Enivrés par la magie d'un mot qui ouvre à leur imagination des horizons prestigieux, ils se lancent à la conquête du tombeau du Christ, sur la foi de Pierre l'Hermite, ou, à la découverte de l'Eldorado. Ils marchent avec d'autant plus de confiance qu'ils savent moins où ils vont. Quelquefois c'est un moine, un pape, un aventurier qui les entraîne à sa suite, d'autres fois, c'est leur gouvernement. »



Ce goût pour l'aventure et de la fuite en avant a ressurgi avec force en cette fin de 19ème siècle, attisé par la jalousie brûlante envers les colonies et les protectorats anglais.



- « Nous sommes jaloux de ce vaste domaine, et nous voulons en avoir un semblable à lui opposer, à tout prix. Nous ne calculons plus, nous n'écoutons que la passion. Nous voulons des annexions dont nous voyons seulement l'étendue, sans nous inquiéter de la qualité. Nous négligeons, en même temps, d'examiner les conditions spéciales qui ont fait de l'Angleterre la plus grande puissance coloniale du globe. Nous ne savons pas distinguer les côtés positifs et les côtés factices de cette puissance ; nous croyons que toutes ces colonies sont un débouché pour sa population et que, sans elles, elle n'aurait pas de commerce. Nous jugeons toutes ces choses d'après nos sentiments, d'après des idées préconçues et non après examens. »



C'est au fond, une quête, une course à l'hégémonie mondiale, précipitée par le prétendu retard face aux anglais :



- "Les partisans de la politique coloniales déclarent que son principal but est de multiplier les français sur tous les points du globe, et avec eux, la langue française, les idées françaises, la civilisation française :

"Que deviendra la France dans un siècle, si elle n'a pas essaimé au dehors ? Les Anglo-Saxons couvrent le globe. Ils seront bientôt 100 millions. Nous, resterons-nous avec nos 37 M° de français sur nos 32 M° d'hectares ? Nous tomberons au rang d'une puissance de second ordre. Nous deviendrons une espèce de Suisse."

Voilà l'argument dans toute sa force. Il s'appelle "l'expansion de la race française."

Les auteurs et les vulgarisateurs de cette locution "la race française" comprennent sous ce titre tous les gens vivant entre Hendaye et Dunkerque, Vintimille et Brest, si différents qu'ils puissent être, non seulement d'origine, mais encore de moeurs, de caractère, d'intérêts. Mais qu'importe ? J'accepte leur expression dans ce sens, sans m'occuper autrement de sa précision.

Nous avons eu un "empire colonial" ; nous en possédons encore les débris : quel est le nombre des français qui s'y sont conservés, répandus, développés ?"

**SÉRIE DE CONSIGNES:**
1/ Dans l'extrait sur la politique coloniale, quel nom est donné à l'argument des partisans de cette politique ?
2/ Reproduisez le passage de l'extrait sur la politique coloniale qui commence à « Ce goût pour » et se termine à « les protectorats anglais. ».

**LISTING:**
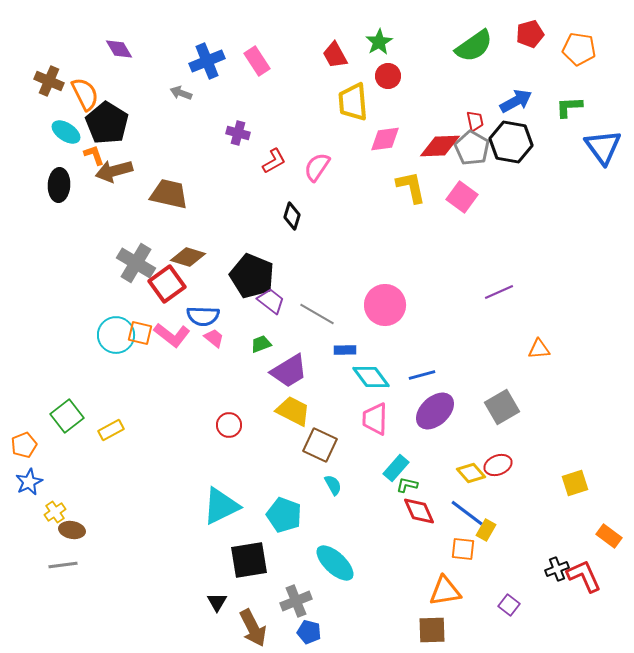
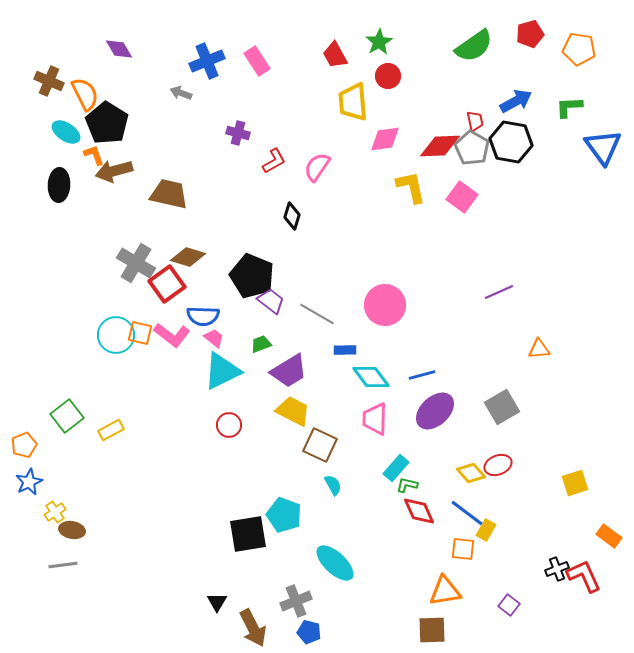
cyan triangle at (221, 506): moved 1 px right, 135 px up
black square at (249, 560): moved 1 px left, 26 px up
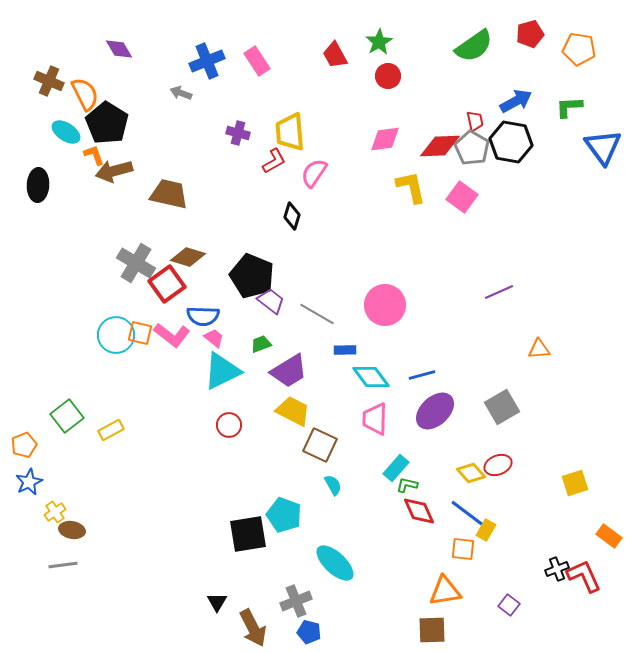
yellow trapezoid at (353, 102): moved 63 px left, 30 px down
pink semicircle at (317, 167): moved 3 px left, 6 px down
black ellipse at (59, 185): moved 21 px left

* * *

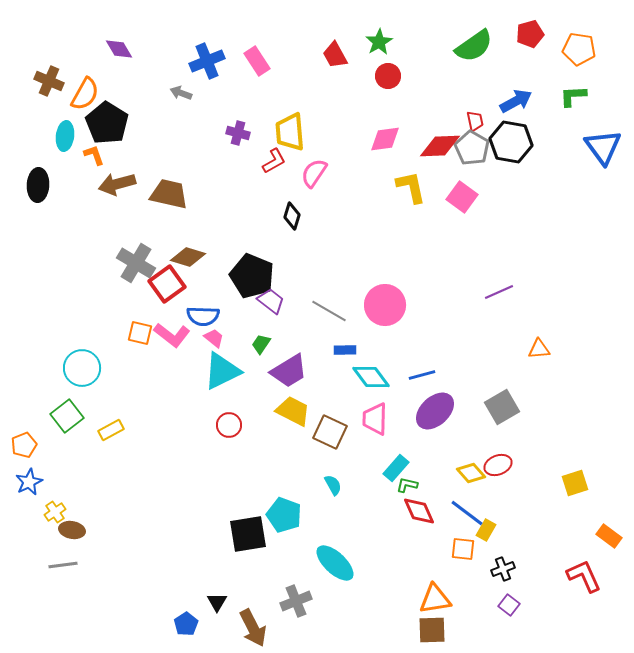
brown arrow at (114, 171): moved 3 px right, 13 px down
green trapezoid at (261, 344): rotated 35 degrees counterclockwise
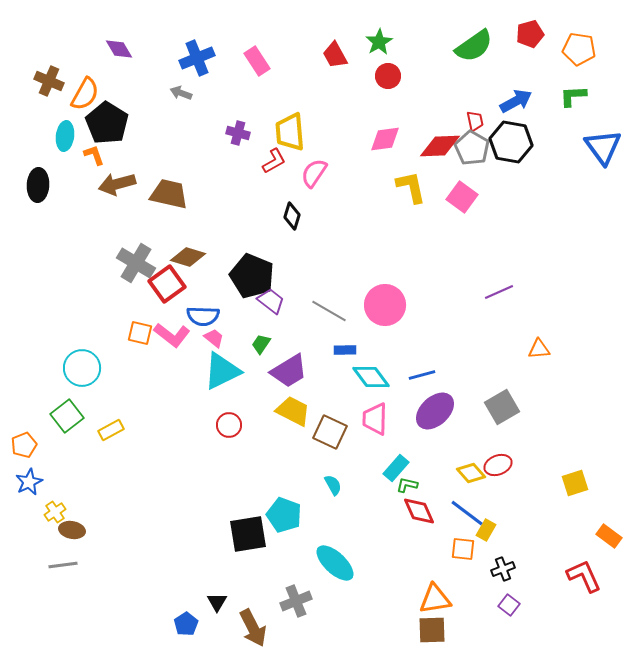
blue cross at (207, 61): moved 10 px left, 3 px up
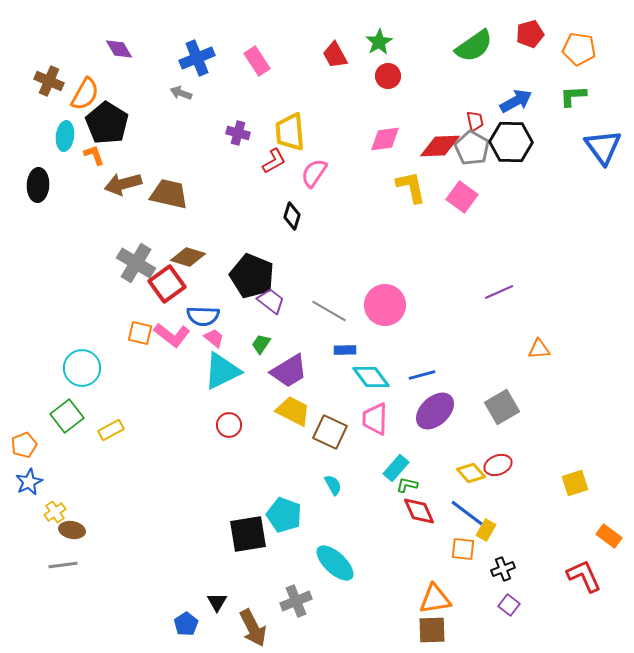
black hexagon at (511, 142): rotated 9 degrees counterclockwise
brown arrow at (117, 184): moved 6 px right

**RÉPONSES COMPLÈTES:**
1/ Il s'appelle « l'expansion de la race française ».

2/
Ce goût pour l'aventure et de la fuite en avant a ressurgi avec force en cette fin de 19ème siècle, attisé par la jalousie brûlante envers les colonies et les protectorats anglais.